I won’t even begin with the apology for not writing here in so long. Or the promise that I will do a better job of in in 2014.
But I am. And I will.
Without a doubt, the biggest event of 2013 was the unexpected death of my mother. She had a stroke and fell. Or fell and had a stroke. It was more than a day and a night before she was found.
The stroke was huge. “Devastating” was the word used by the doctors that came into the ER, and then later to her room. I didn’t know it at the time, but “devastating” means no chance of recovery; nothing we can do. I learned that, and a lot more, during the next week.
I began writing while we were in hospice. I thought maybe there was something to be said in the jumble of grief and sorrow and tears that filled the days and nights of waiting, something worth saving. Lessons learned.
Friday September 6
Two weeks ago, I was having “slumber party” with one of my favorite nieces on the eve of her wedding. Tonight, I am in hospice with my mother. Another slumber party of sort, but with too many tears, and the counting of decreasing breaths.

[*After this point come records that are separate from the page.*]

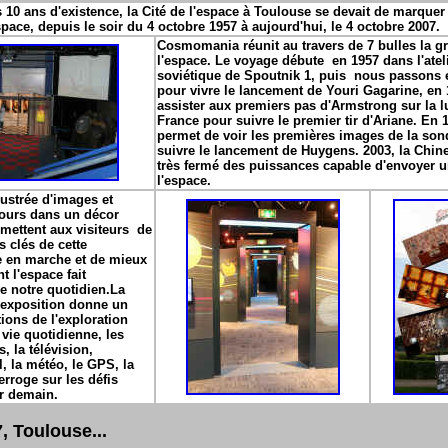
s 10 ans d'existence, la Cité de l'espace à Toulouse se devait de marquer
espace, depuis le soir du 4 octobre 1957 à aujourd'hui, le 4 octobre 2007.
Cosmomania réunit au travers de 7 bulles la g
l'espace. Le voyage débute
en 1957 dans l'ate
soviétique de Spoutnik 1, puis nous passons
pour vivre le lancement de Youri Gagarine, en
assister aux premiers pas d'Armstrong sur la l
France pour suivre le premier tir d'Ariane. En 1
permet de voir les premières images de la son
suivre le lancement de Huygens. 2003, la Chine
très fermé des puissances capable d'envoyer
l'espace.
lustrée d'images et
jours dans un décor
rmettent aux visiteurs de
 clés de cette
e en marche et de mieux
t l'espace fait
e notre quotidien.La
l'exposition donne un
ions de l'exploration
 vie quotidienne, les
 la télévision,
l, la météo, le GPS, la
erroge sur les défis
er demain.
, Toulouse...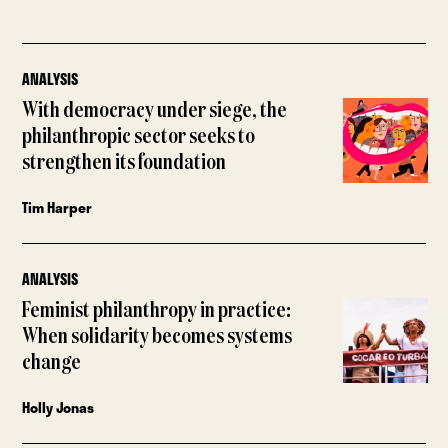
ANALYSIS
With democracy under siege, the
philanthropic sector seeks to
strengthen its foundation
Tim Harper
ANALYSIS
Feminist philanthropy in practice:
When solidarity becomes systems
change
Holly Jonas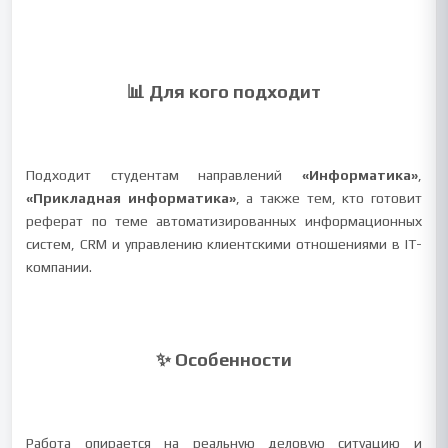
📊 Для кого подходит
Подходит студентам направлений
«Информатика»
,
«Прикладная информатика»
, а также тем, кто готовит
реферат по теме автоматизированных информационных
систем, CRM и управлению клиентскими отношениями в IT-
компании.
✨ Особенности
Работа опирается на реальную деловую ситуацию и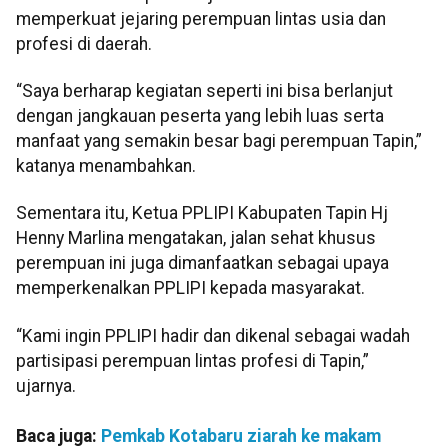
memperkuat jejaring perempuan lintas usia dan
profesi di daerah.
“Saya berharap kegiatan seperti ini bisa berlanjut
dengan jangkauan peserta yang lebih luas serta
manfaat yang semakin besar bagi perempuan Tapin,”
katanya menambahkan.
Sementara itu, Ketua PPLIPI Kabupaten Tapin Hj
Henny Marlina mengatakan, jalan sehat khusus
perempuan ini juga dimanfaatkan sebagai upaya
memperkenalkan PPLIPI kepada masyarakat.
“Kami ingin PPLIPI hadir dan dikenal sebagai wadah
partisipasi perempuan lintas profesi di Tapin,”
ujarnya.
Baca juga:
Pemkab Kotabaru ziarah ke makam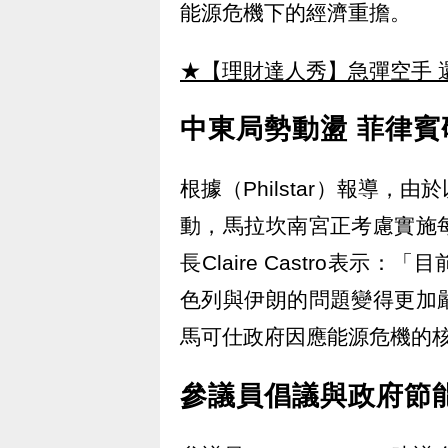
能源危機下的經濟重擔。
★【理財達人秀】急彈空手 
中東局勢動盪 菲律
根據（Philstar）報導
動，馬拉坎南宮正考慮實施
長Claire Castro表
色列與伊朗的問題變得更加
馬可仕政府因應能源危機的
參議員倡議與政府節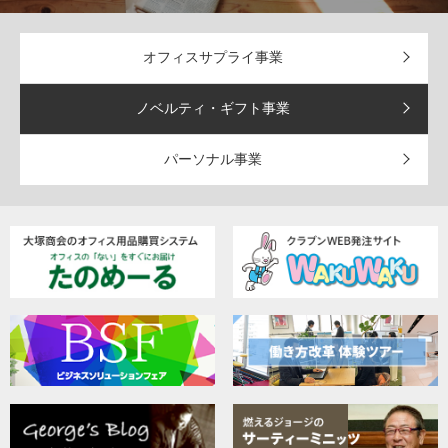
オフィスサプライ事業
ノベルティ・ギフト事業
パーソナル事業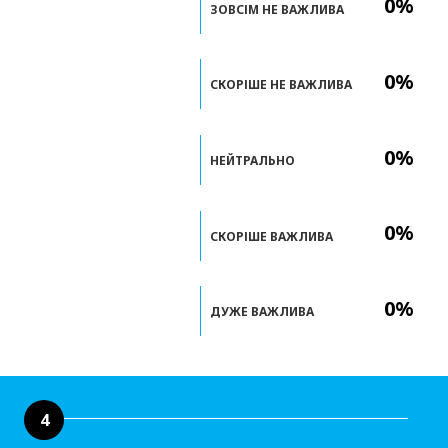
0%
ЗОВСІМ НЕ ВАЖЛИВА
0%
СКОРІШЕ НЕ ВАЖЛИВА
0%
НЕЙТРАЛЬНО
0%
СКОРІШЕ ВАЖЛИВА
0%
ДУЖЕ ВАЖЛИВА
4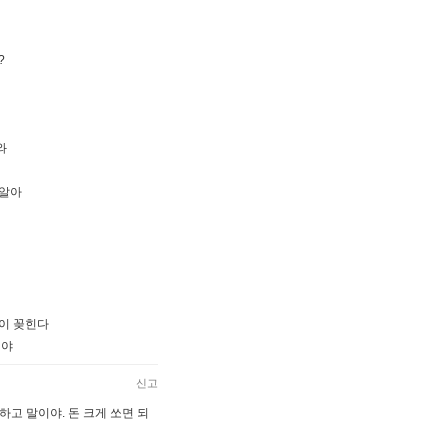
?
와
 알아
이 꽂힌다
끼야
신고
하고 말이야. 돈 크게 쏘면 되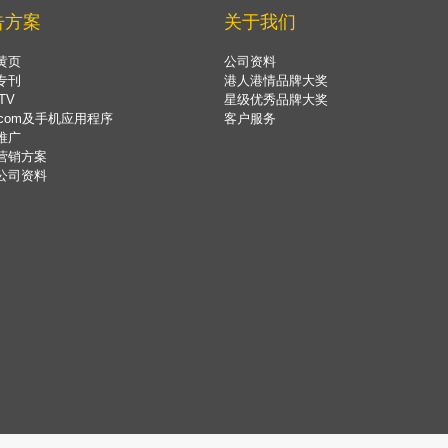
告方案
关于我们
黄页
公司资料
专刊
港人港情品牌大奖
TV
星级优秀品牌大奖
.com及手机应用程序
客户服务
推广
营销方案
公司资料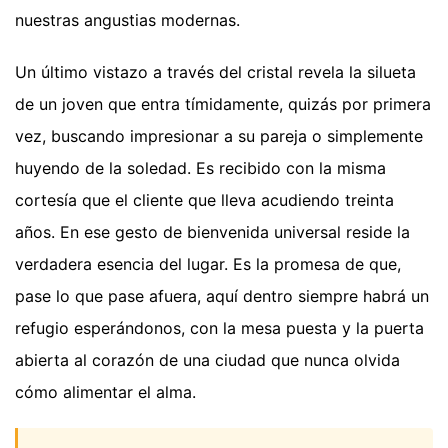
nuestras angustias modernas.
Un último vistazo a través del cristal revela la silueta
de un joven que entra tímidamente, quizás por primera
vez, buscando impresionar a su pareja o simplemente
huyendo de la soledad. Es recibido con la misma
cortesía que el cliente que lleva acudiendo treinta
años. En ese gesto de bienvenida universal reside la
verdadera esencia del lugar. Es la promesa de que,
pase lo que pase afuera, aquí dentro siempre habrá un
refugio esperándonos, con la mesa puesta y la puerta
abierta al corazón de una ciudad que nunca olvida
cómo alimentar el alma.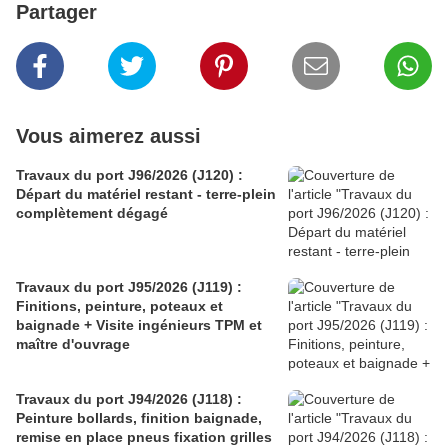
Partager
Vous aimerez aussi
Travaux du port J96/2026 (J120) :
Départ du matériel restant - terre-plein
complètement dégagé
Travaux du port J95/2026 (J119) :
Finitions, peinture, poteaux et
baignade + Visite ingénieurs TPM et
maître d'ouvrage
Travaux du port J94/2026 (J118) :
Peinture bollards, finition baignade,
remise en place pneus fixation grilles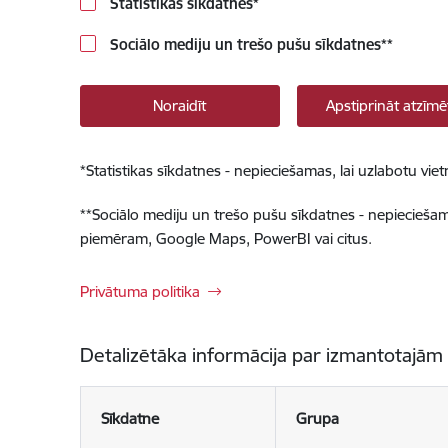
Statistikas sīkdatnes
*
Sociālo mediju un trešo pušu sīkdatnes
**
Noraidīt
Apstiprināt atzīmē
*
Statistikas sīkdatnes - nepieciešamas, lai uzlabotu v
**
Sociālo mediju un trešo pušu sīkdatnes - nepieciešamas
piemēram, Google Maps, PowerBI vai citus.
Privātuma politika
Detalizētāka informācija par izmantotajām
Sīkdatne
Grupa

I should be working on the obituary, which I have started, but then I stopped when I realized how much I need to ask of my brothers to really tell the tale. I am a writer. Why didn’t I record all of this years ago?
In spite of the agony of this, there is so much to be thankful for. There is a 12 day old baby own the hall. Zellwegers* . The second for this family… I cannot imagine.
My own mama was found last Tuesday in her retirement apartment. I am afraid she had this “massive stroke” on the Sunday afternoon prior… leaving her lying on the floor, all alone, for well over 24 hours before she was found and the nightmare for me began.
I thank God that two weeks prior we were all at the wonderful wedding of my niece. She will be in wedding pictures. She was with six of her grand children all together. She met her most recent great granddaughter. It was a celebration, and we were all happy and TOGETHER.
And now she is at 8 breaths per minute. Her feet are getting cool. There are signs that the end is coming. And after spending the last couple years thinking, “Hurry up!” whenever I took her somewhere, now I am realizing this is the end. I am stroking her cheek. Touching her hair. Tracing the bones in her hand. I feel guilty that I want this to be over.
There is a fountain right outside our door, and it sounds as if we are beside a bubbling brook. The door is wide open, and a group of geese has just passed, calling to one another in the coming darkness. She loved geese. I told her they were calling for her and she could go. That I would be okay.